# [Goal of the exercise]
Reproduce the text of every entry below verbatim, leaving out the pictures.

★ ★ ★

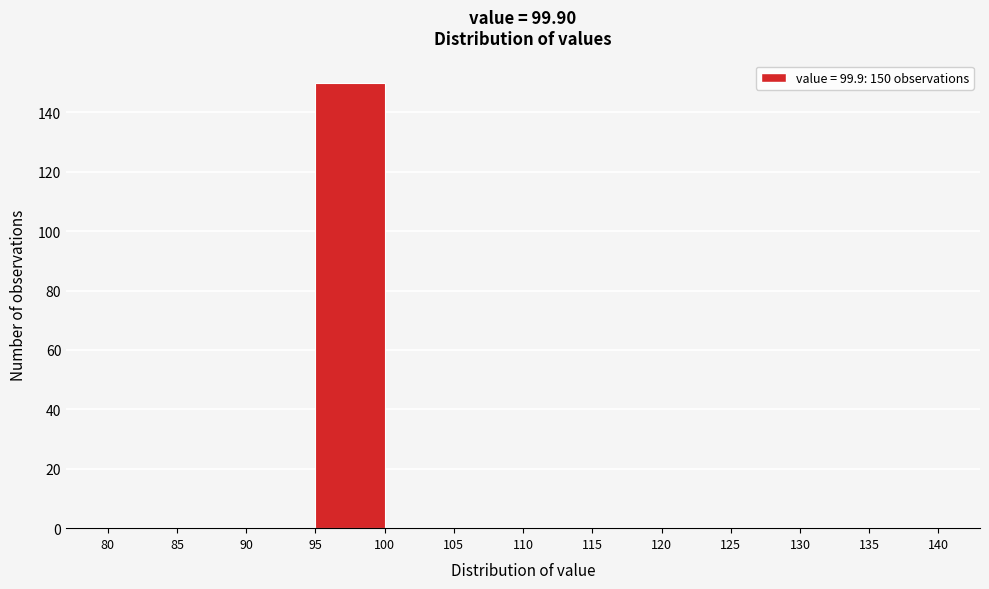

Over which range of the x-axis is the bar tallest?

95 to 100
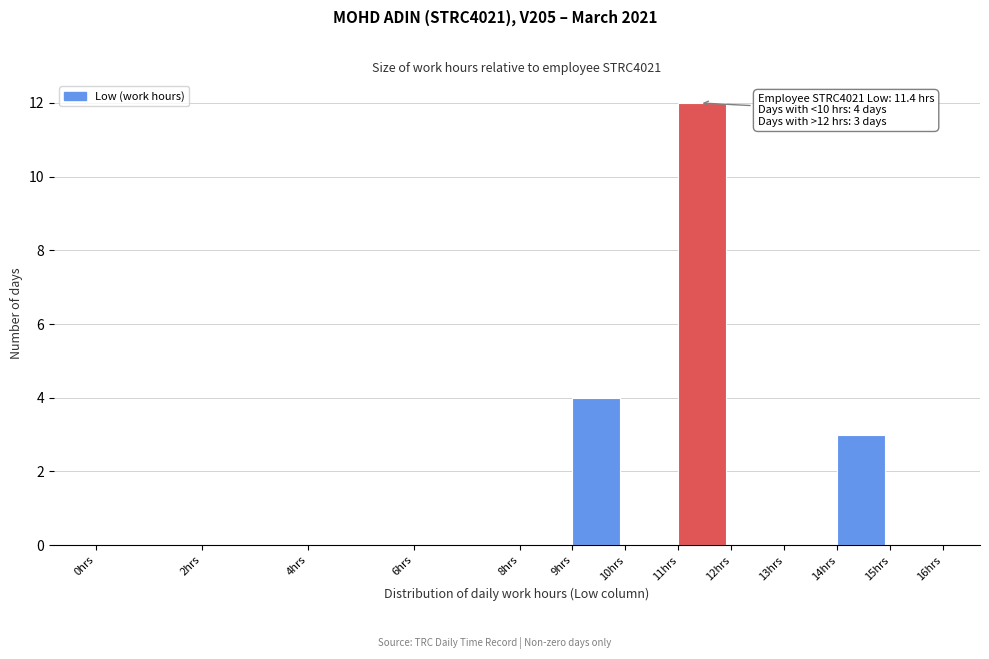

Which range on the x-axis has the tallest bar?

11 to 12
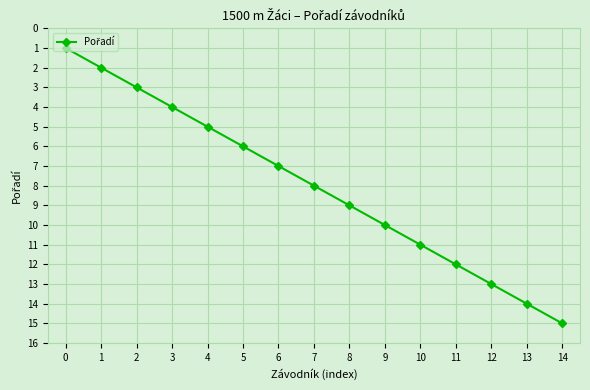

What is the difference between the maximum and second lowest values?

13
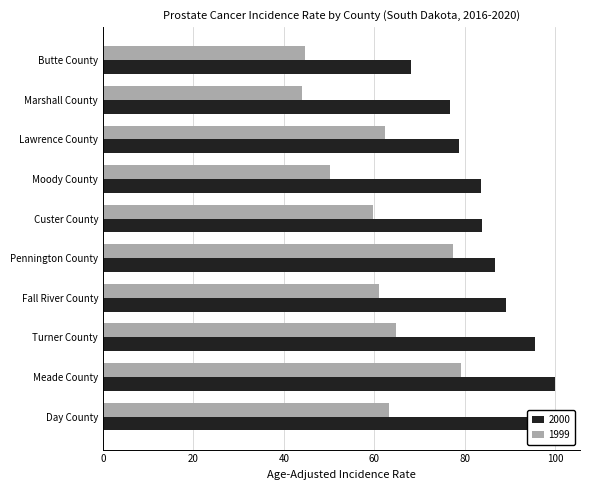

What is the greatest value displayed?

100.4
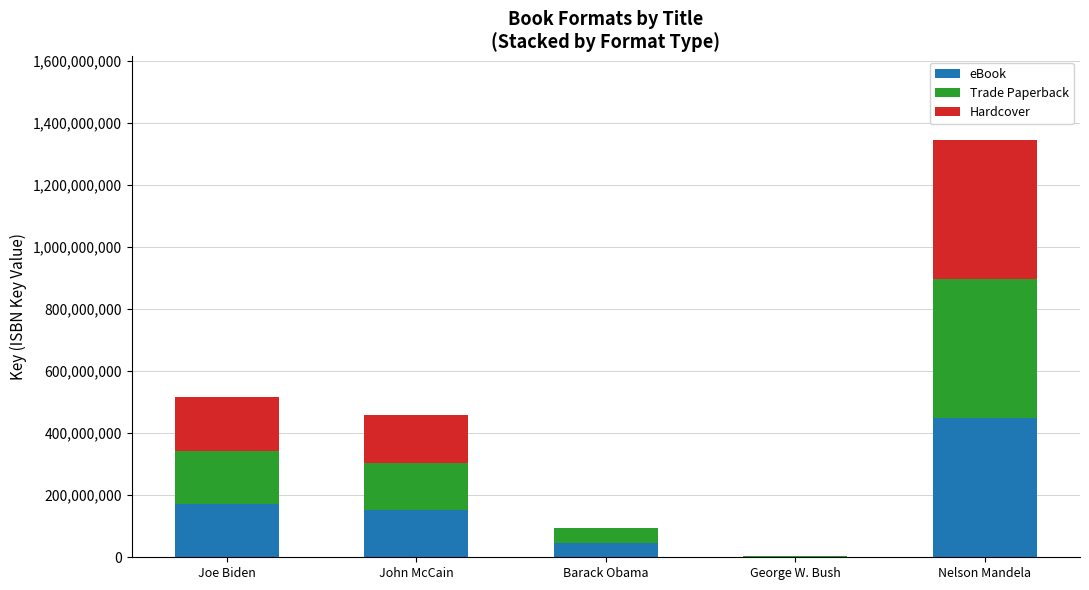

What is the sum of the eBook values at John McCain and Joe Biden?

324362860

★ ★ ★

# [Exercise answer]
Over which range of the x-axis is the bar tallest?

95 to 100

Which range on the x-axis has the tallest bar?

11 to 12

What is the difference between the maximum and second lowest values?

13

What is the greatest value displayed?

100.4

What is the sum of the eBook values at John McCain and Joe Biden?

324362860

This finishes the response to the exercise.